AUFGABE:
Nennen Sie alle verschiedenen Wörter im Text über das Urteil des Oberlandesgerichts Frankfurt, die unabhängig von der Groß- und Kleinschreibung mit „Pflege“ beginnen. Führen Sie jede Wortform einmal auf, in der Reihenfolge ihres ersten Auftretens.

VORLIEGENDER TEXT:
Den letztlich eingetretenen Fall hätten die Vertragsparteien nicht berücksichtigt und seien stattdessen von einer längeren Pflege und Wohnungsdauer ausgegangen. Nach der Sterbetafel hätte der Erblasser auch mindestens noch 11,21 Jahre durchschnittliche Lebenserwartung gehabt. Das Oberlandesgericht Frankfurt gelangte jedoch zu dem Ergebnis, das keine Rede von einer Lücke im Kaufvertrag sein kann. 

Im Zeitpunkt des Abschluss des Kaufvertrages hätte auf beiden Seiten Ungewissheit darüber bestanden, wie lange der Verkäufer noch leben und insbesondere ob er überhaupt pflegebedürftig werden würde. Die Nichte wiederum sei das Risiko eingegangen, dass sie über einen sehr langen Zeitraum den sich aus dem Vertrag ergebenden Pflegeverpflichtungen nachzukommen hätte. 

Nach Auffassung der Frankfurter Richter war kein Grund ersichtlich, weshalb im Wege der ergänzenden Vertragsauslegung eingegriffen werden müsse, weil sich das beschriebene Risiko des Erblassers zu einem sehr frühen Zeitpunkt verwirklicht hat. 

Der Vollständigkeit halber fügte das Oberlandesgericht hinzu, dass auch im umgekehrten Fall, also wenn die Nichte für einen Zeitraum von beispielsweise 20 Jahren hätte pflegen müssen, kein Anlass für eine ergänzende Vertragsauslegung bestanden hätte.

Fazit: Pflege und Beistand bis ans Lebensende können zu einer großen Herausforderung für beide Seiten, den Pflegenden einerseits und den späteren Erblasser andererseits, werden. Die gegenseitige Absicherung bedarf einer soliden vertraglichen Grundlage.

VORLIEGENDE ANGABEN:
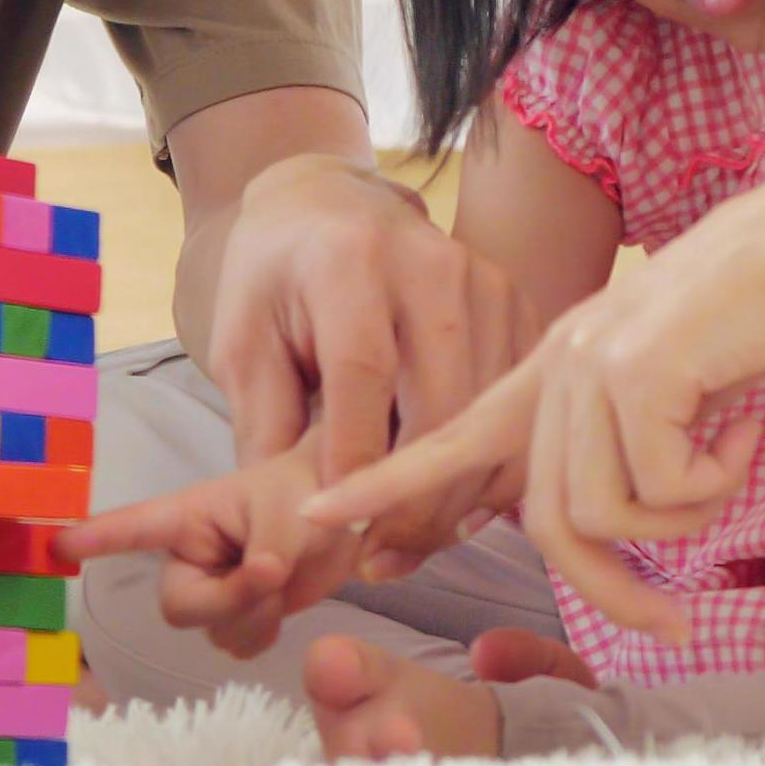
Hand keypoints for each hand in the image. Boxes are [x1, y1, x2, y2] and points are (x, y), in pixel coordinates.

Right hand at [53, 441, 364, 659]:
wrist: (341, 516)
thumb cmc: (307, 492)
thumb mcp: (292, 510)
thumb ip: (272, 544)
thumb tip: (261, 576)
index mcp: (188, 518)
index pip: (133, 529)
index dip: (95, 539)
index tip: (53, 545)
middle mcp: (189, 559)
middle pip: (181, 608)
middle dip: (227, 601)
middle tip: (268, 576)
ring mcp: (211, 590)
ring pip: (214, 632)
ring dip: (256, 615)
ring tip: (281, 576)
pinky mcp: (237, 616)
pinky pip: (239, 646)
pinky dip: (266, 632)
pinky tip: (280, 604)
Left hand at [202, 155, 530, 570]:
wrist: (331, 205)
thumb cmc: (276, 279)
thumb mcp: (244, 342)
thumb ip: (265, 423)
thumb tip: (290, 524)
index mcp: (352, 261)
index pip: (364, 373)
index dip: (356, 461)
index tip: (340, 534)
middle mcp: (432, 263)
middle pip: (442, 398)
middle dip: (414, 494)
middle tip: (379, 560)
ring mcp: (488, 281)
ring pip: (492, 410)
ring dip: (458, 491)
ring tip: (411, 547)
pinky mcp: (520, 304)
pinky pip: (520, 402)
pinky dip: (493, 463)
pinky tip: (455, 507)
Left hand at [301, 162, 764, 643]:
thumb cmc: (751, 317)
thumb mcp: (669, 385)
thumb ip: (621, 440)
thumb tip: (606, 520)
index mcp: (555, 365)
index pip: (452, 435)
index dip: (386, 481)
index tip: (324, 518)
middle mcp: (560, 365)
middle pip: (548, 521)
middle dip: (613, 589)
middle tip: (674, 626)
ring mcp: (592, 365)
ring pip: (605, 512)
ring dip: (684, 517)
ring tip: (732, 458)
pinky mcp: (637, 371)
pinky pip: (663, 487)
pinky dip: (715, 483)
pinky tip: (747, 428)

LÖSUNG:
Pflege, pflegebedürftig, Pflegeverpflichtungen, pflegen, Pflegenden